>>>>

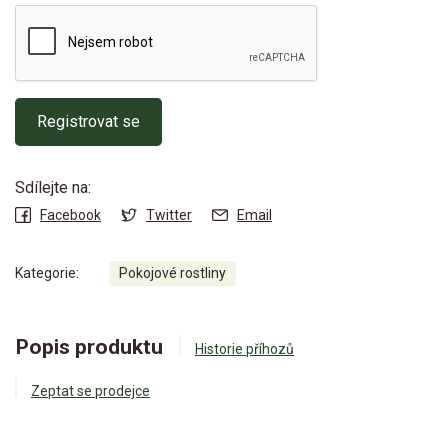
Registrovat se
Sdílejte na:
Facebook
Twitter
Email
Kategorie:
Pokojové rostliny
Popis produktu
Historie příhozů
Zeptat se prodejce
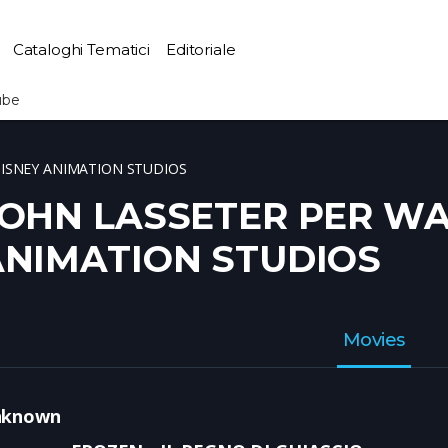
Cataloghi Tematici
Editoriale
ube
DISNEY ANIMATION STUDIOS
OHN LASSETER PER WA
ANIMATION STUDIOS
Movies
nknown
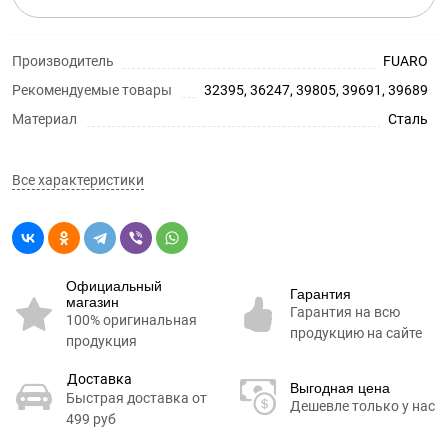
Производитель
FUARO
Рекомендуемые товары
32395, 36247, 39805, 39691, 39689
Материал
Сталь
Все характеристики
Официальный
Гарантия
магазин
Гарантия на всю
100% оригинальная
продукцию на сайте
продукция
Доставка
Выгодная цена
Быстрая доставка от
Дешевле только у нас
499 руб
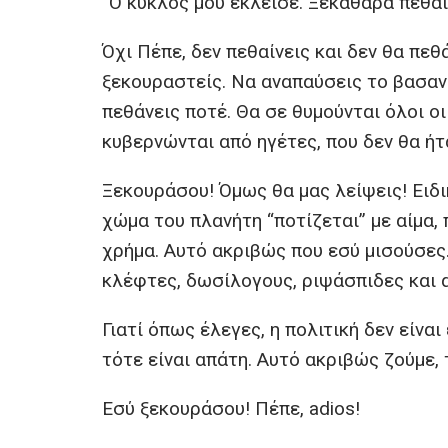
“Ο κύκλος μου έκλεισε. Ξεκάθαρα πεθαί
b
er
s
n
o
A
g
Όχι Πέπε, δεν πεθαίνεις και δεν θα πεθ
ξεκουραστείς. Να αναπαύσεις το βασαν
o
p
er
πεθάνεις ποτέ. Θα σε θυμούνται όλοι οι
k
p
κυβερνώνται από ηγέτες, που δεν θα ήτα
Ξεκουράσου! Όμως θα μας λείψεις! Ειδι
χώμα του πλανήτη “ποτίζεται” με αίμα,
χρήμα. Αυτό ακριβώς που εσύ μισούσες.
κλέφτες, δωσίλογους, ριψάσπιδες και 
Γιατί όπως έλεγες, η πολιτική δεν είναι
τότε είναι απάτη. Αυτό ακριβώς ζούμε, 
Εσύ ξεκουράσου! Πέπε, adios!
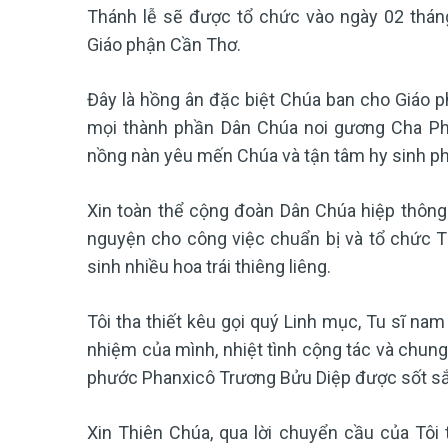
Thánh lễ sẽ được tổ chức vào ngày 02 thán
Giáo phận Cần Thơ.
Đây là hồng ân đặc biệt Chúa ban cho Giáo ph
mọi thành phần Dân Chúa noi gương Cha Pha
nồng nàn yêu mến Chúa và tận tâm hy sinh ph
Xin toàn thể cộng đoàn Dân Chúa hiệp thông 
nguyện cho công việc chuẩn bị và tổ chức T
sinh nhiều hoa trái thiêng liêng.
Tôi tha thiết kêu gọi quý Linh mục, Tu sĩ nam
nhiệm của mình, nhiệt tình cộng tác và chun
phước Phanxicô Trương Bửu Diệp được sốt sắng
Xin Thiên Chúa, qua lời chuyển cầu của Tôi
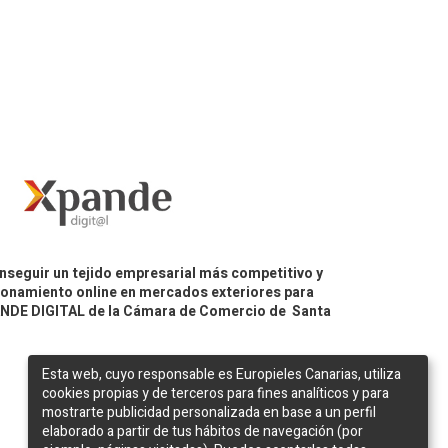
nseguir un tejido empresarial más competitivo y
icionamiento online en mercados exteriores para
PANDE DIGITAL de la Cámara de Comercio de Santa
Esta web, cuyo responsable es Europieles Canarias, utiliza
cookies propias y de terceros para fines analíticos y para
mostrarte publicidad personalizada en base a un perfil
elaborado a partir de tus hábitos de navegación (por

<<<<

- _WHAT YOU ARE ASKED TO DO_: From the listing above, pick out every line containing "Giáo".

- _SOLUTION TO THIS TASK_:
Giáo phận Cần Thơ.
Đây là hồng ân đặc biệt Chúa ban cho Giáo ph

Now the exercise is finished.